Source information ::
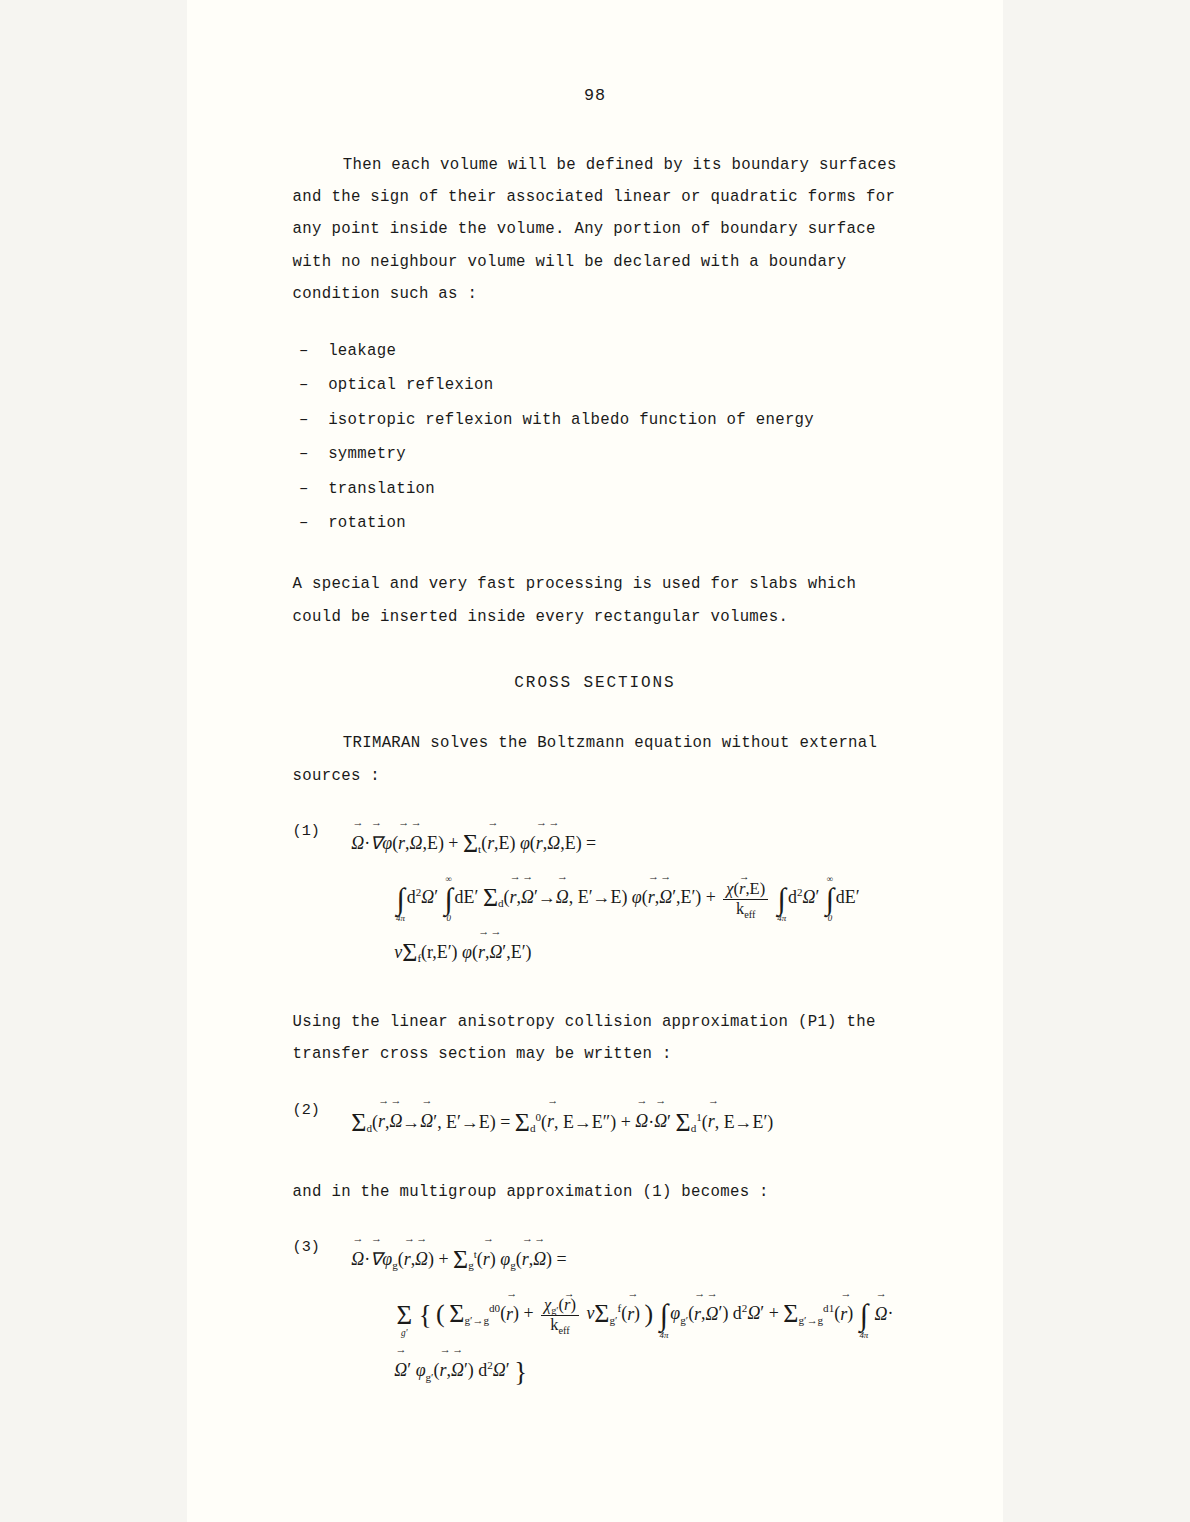98
Then each volume will be defined by its boundary surfaces and the sign of their associated linear or quadratic forms for any point inside the volume. Any portion of boundary surface with no neighbour volume will be declared with a boundary condition such as :
leakage
optical reflexion
isotropic reflexion with albedo function of energy
symmetry
translation
rotation
A special and very fast processing is used for slabs which could be inserted inside every rectangular volumes.
CROSS SECTIONS
TRIMARAN solves the Boltzmann equation without external sources :
(1)
Ω·∇φ(r,Ω,E) + Σt(r,E) φ(r,Ω,E) = ∫4πd2Ω′ ∞∫0dE′ Σd(r,Ω′→Ω, E′→E) φ(r,Ω′,E′) + χ(r,E) keff ∫4πd2Ω′ ∞∫0dE′ νΣf(r,E′) φ(r,Ω′,E′)
Using the linear anisotropy collision approximation (P1) the transfer cross section may be written :
(2)
Σd(r,Ω→Ω′, E′→E) = Σd0(r, E→E″) + Ω·Ω′ Σd1(r, E→E′)
and in the multigroup approximation (1) becomes :
(3)
Ω·∇φg(r,Ω) + Σgt(r) φg(r,Ω) = Σg′ { ( Σg′→gd0(r) + χg′(r) keff νΣg′f(r) ) ∫4π φg′(r,Ω′) d2Ω′ + Σg′→gd1(r) ∫4π Ω·Ω′ φg′(r,Ω′) d2Ω′ }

Exercise directions ::
The records above should be returned word for word, with every picture left out.

Result of the exercise ::
98
Then each volume will be defined by its boundary surfaces and the sign of their associated linear or quadratic forms for any point inside the volume. Any portion of boundary surface with no neighbour volume will be declared with a boundary condition such as :
leakage
optical reflexion
isotropic reflexion with albedo function of energy
symmetry
translation
rotation
A special and very fast processing is used for slabs which could be inserted inside every rectangular volumes.
CROSS SECTIONS
TRIMARAN solves the Boltzmann equation without external sources :
(1)
Ω·∇φ(r,Ω,E) + Σt(r,E) φ(r,Ω,E) = ∫4πd2Ω′ ∞∫0dE′ Σd(r,Ω′→Ω, E′→E) φ(r,Ω′,E′) + χ(r,E) keff ∫4πd2Ω′ ∞∫0dE′ νΣf(r,E′) φ(r,Ω′,E′)
Using the linear anisotropy collision approximation (P1) the transfer cross section may be written :
(2)
Σd(r,Ω→Ω′, E′→E) = Σd0(r, E→E″) + Ω·Ω′ Σd1(r, E→E′)
and in the multigroup approximation (1) becomes :
(3)
Ω·∇φg(r,Ω) + Σgt(r) φg(r,Ω) = Σg′ { ( Σg′→gd0(r) + χg′(r) keff νΣg′f(r) ) ∫4π φg′(r,Ω′) d2Ω′ + Σg′→gd1(r) ∫4π Ω·Ω′ φg′(r,Ω′) d2Ω′ }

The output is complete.